== TEKS UNTUK DITELAAH ==
────
Sikap selanjutnya adalah toleransi, yaitu sikap menghargai antar individu atau kelompok untuk menciptakan perdamaian dalam kehidupan bernegara. Ayat Al-Qur’an juga banyak yang membahas terkait sikap toleransi, dengan begitu kita dapat melihat bahwa Al-Quran benar mengajarkan kita untuk  menerapkan sikap toleransi terhadap sesama. Salah satu ayatnya yaitu QS. al-Hujarat:13.

يَا اَيُّهََا النَّاسُ اِنَّا خَلَقْنٰكُمْ مِّنْ ذَكَرٍ وَّاُنْثٰى وَجَعَلْنٰكُمْ شُعُوْبًا وَّقَبَاۤىِٕلَ لِتَعَارَفُوْا ۚ اِنَّ اَكْرَمَكُمْ عِنْدَ اللّٰهِ اَتْقٰىكُمْ ۗاِنَّ اللّٰهَ عَلِيْمٌ خَبِيْر

“Wahai manusia, sesungguhnya Kami menciptakan kamu dari seorang laki-laki dan seorang perempuan dan menjadikan kamu berbangsa-bangsa supaya kamu saling mengenal. Sesungguhnya orang yang paling mulia di antara kamu di sisi Tuhan ialah orang yang paling bertaqwa di antara kamu. Sesungguhnya Tuhan Maha Mengetahui lagi maha mengenal.”

Perbedaan adalah sebuah gangguan dan ancaman bagi makhluk sosial, karena dapat meruntuhkan paham monisme atau keesaan Tuhan. Hal ini menjadi perhatian khusus bagi pengikut paham satu dengan yang lainnya. Perlu kita sadari bahwa keragaman adalah keniscayaan Tuhan yang menghendaki keragaman umat manusia, dari ras, suku, budaya hingga agama.

Setiap manusia juga tentu memilki perbedaan, seperti prinsip hidup, pendapat, maupun kepercayaan. Oleh sebab itu hendaknya kita menerapkan etika dalam berinteraksi antar sesama ataupun kelompok yang berbeda dengan mengutamakan akhlakul karimah. Dapat diharapkan bahwa praktik toleransi dapat berjalan sebagaimana mestinya.
────
== SOAL 1 ==
Menurut teks tentang toleransi, mengapa kita hendaknya menerapkan etika saat berinteraksi dengan sesama atau kelompok yang berbeda? Jelaskan dalam satu sampai tiga kalimat.
Teks di atas dan data di bawahnya adalah bahan yang terpisah.
────
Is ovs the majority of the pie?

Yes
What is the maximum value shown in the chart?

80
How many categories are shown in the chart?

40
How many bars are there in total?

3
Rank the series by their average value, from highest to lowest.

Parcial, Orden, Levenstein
────
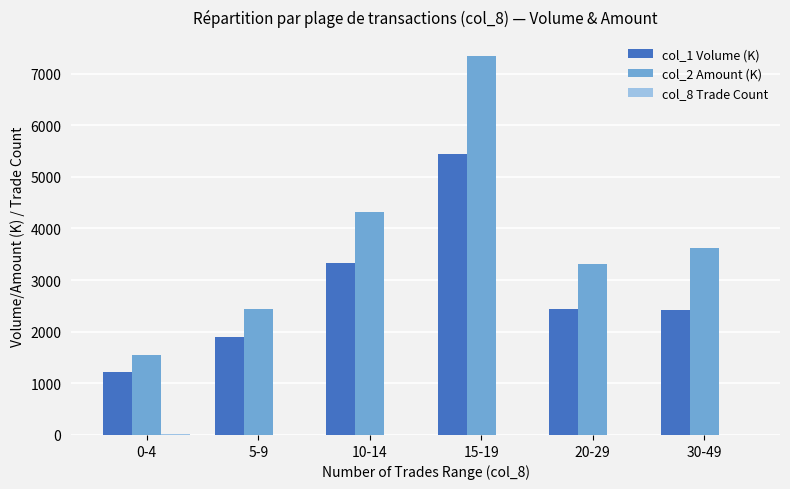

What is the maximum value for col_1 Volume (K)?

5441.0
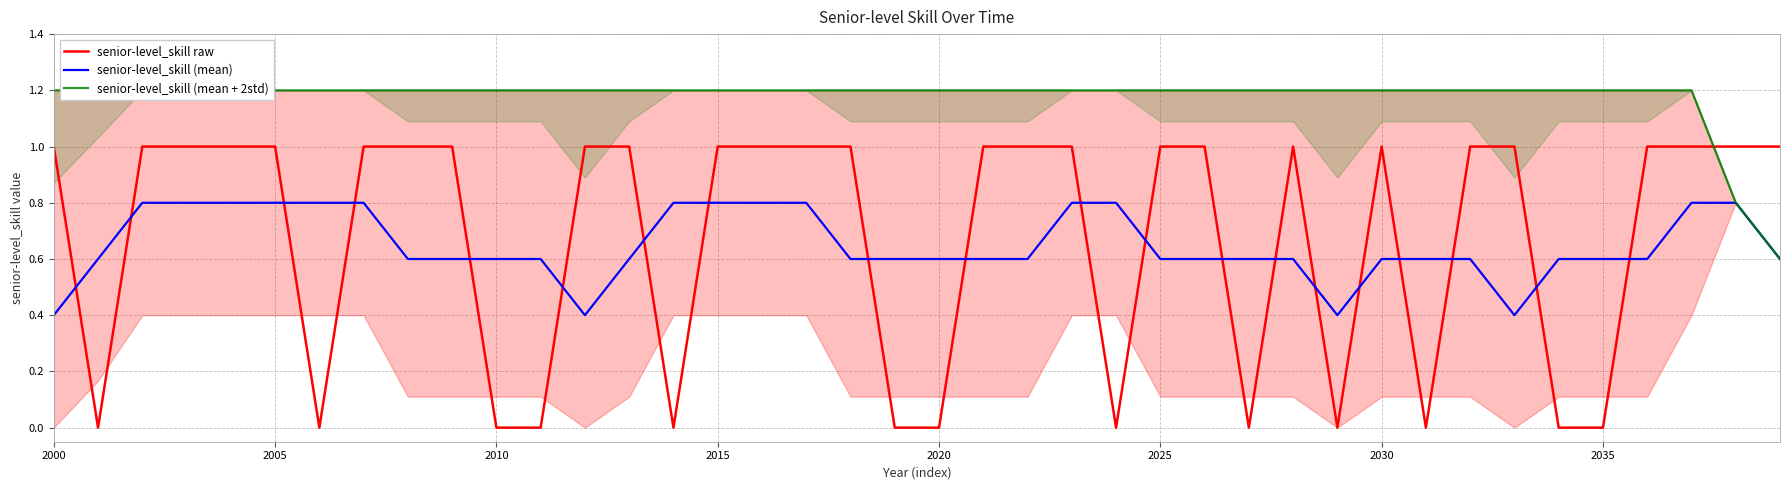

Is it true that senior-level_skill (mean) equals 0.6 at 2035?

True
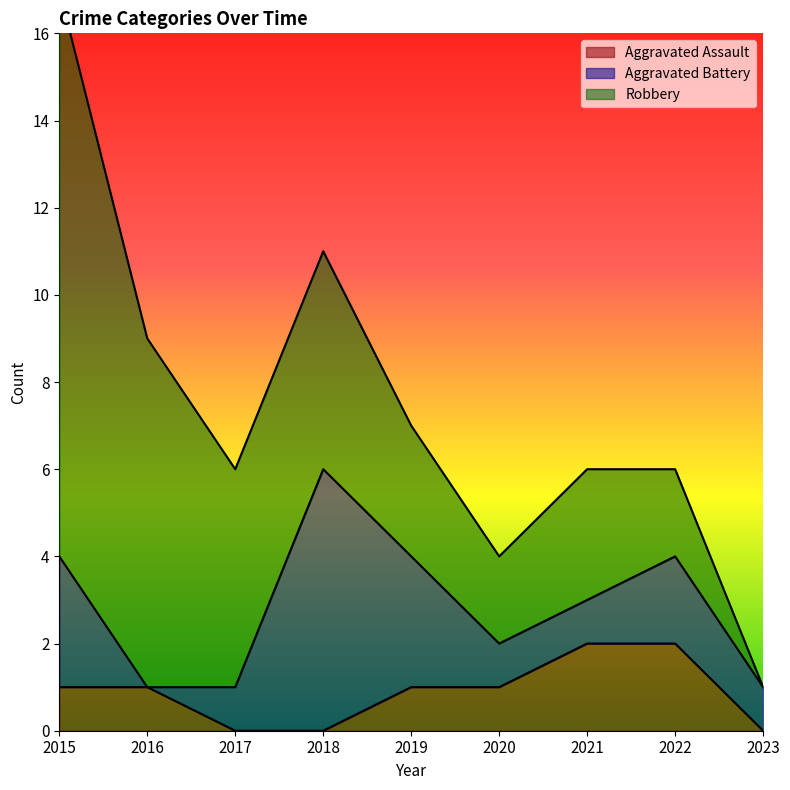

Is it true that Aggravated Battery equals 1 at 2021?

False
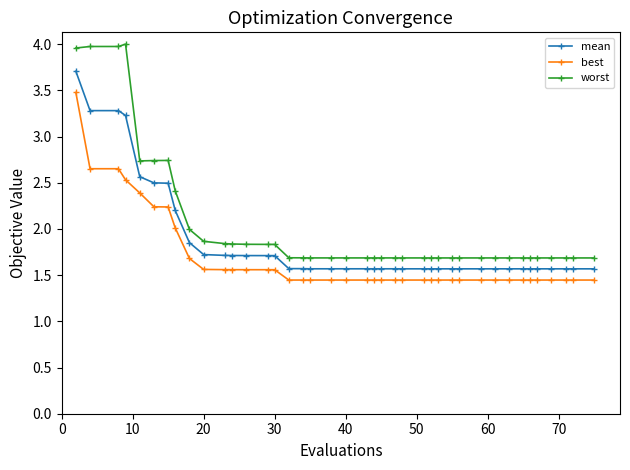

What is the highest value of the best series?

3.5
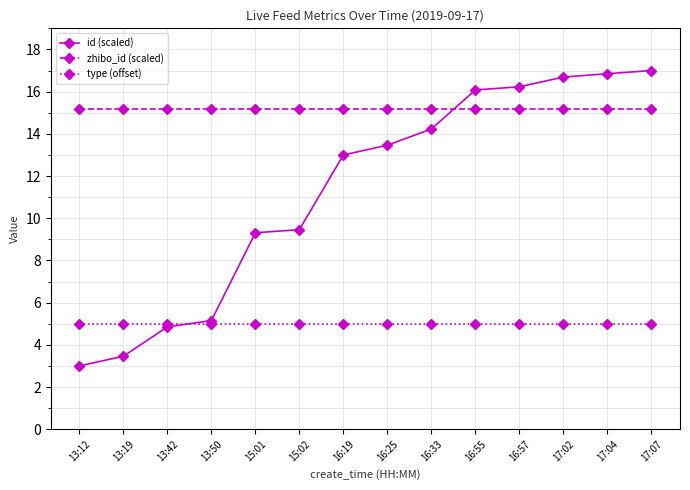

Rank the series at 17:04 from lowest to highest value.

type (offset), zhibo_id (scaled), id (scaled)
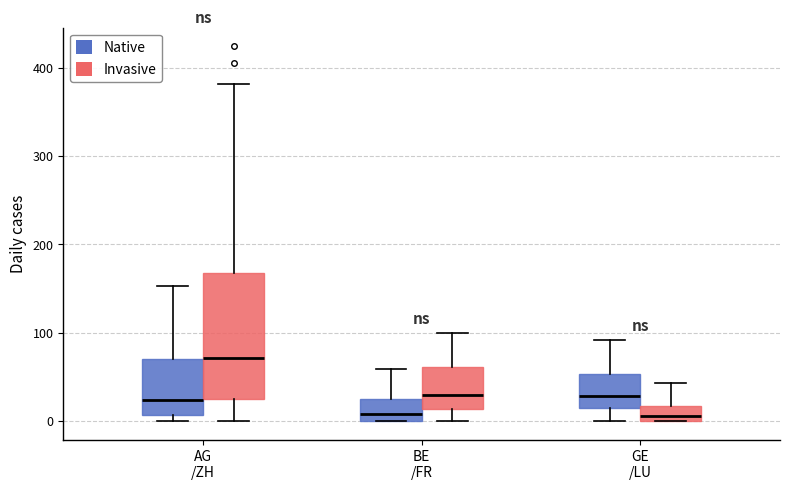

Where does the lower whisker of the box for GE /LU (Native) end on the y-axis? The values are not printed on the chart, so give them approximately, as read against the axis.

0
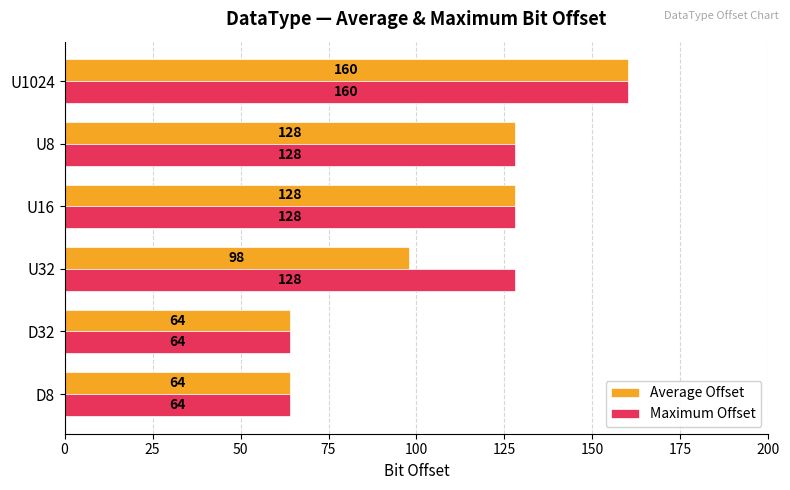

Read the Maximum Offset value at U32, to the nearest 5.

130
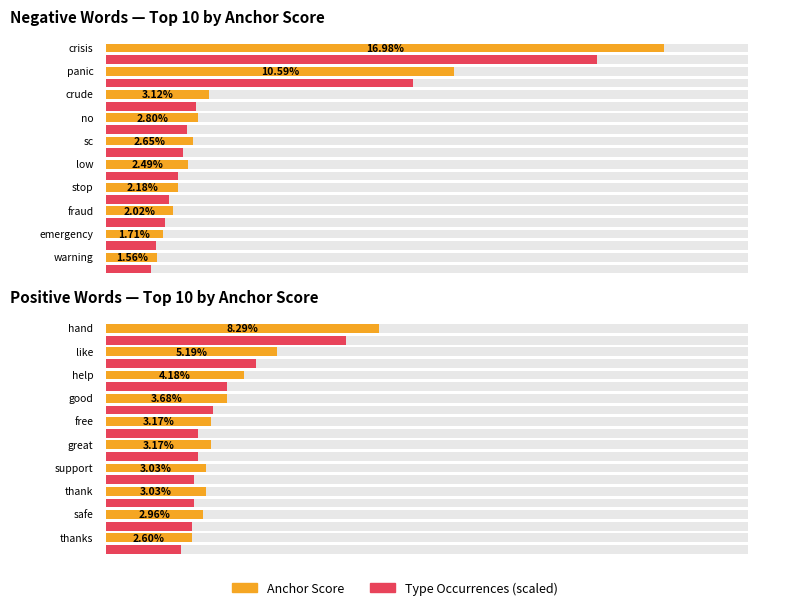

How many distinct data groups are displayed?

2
────
== SOAL 2 ==
Tolong salin ulang baris-baris data mulai dari baris yang berisi "Is ovs the majority of the pie?" hingga baris yang berisi "Rank the series by", termasuk kedua baris tersebut.

== JAWABAN TERTULIS 1 ==
Setiap manusia tentu memiliki perbedaan, seperti prinsip hidup, pendapat, maupun kepercayaan. Karena itu, interaksi perlu dijalankan dengan etika yang mengutamakan akhlakul karimah. Dengan begitu, praktik toleransi diharapkan berjalan sebagaimana mestinya.

== JAWABAN TERTULIS 2 ==
Is ovs the majority of the pie?

Yes
What is the maximum value shown in the chart?

80
How many categories are shown in the chart?

40
How many bars are there in total?

3
Rank the series by their average value, from highest to lowest.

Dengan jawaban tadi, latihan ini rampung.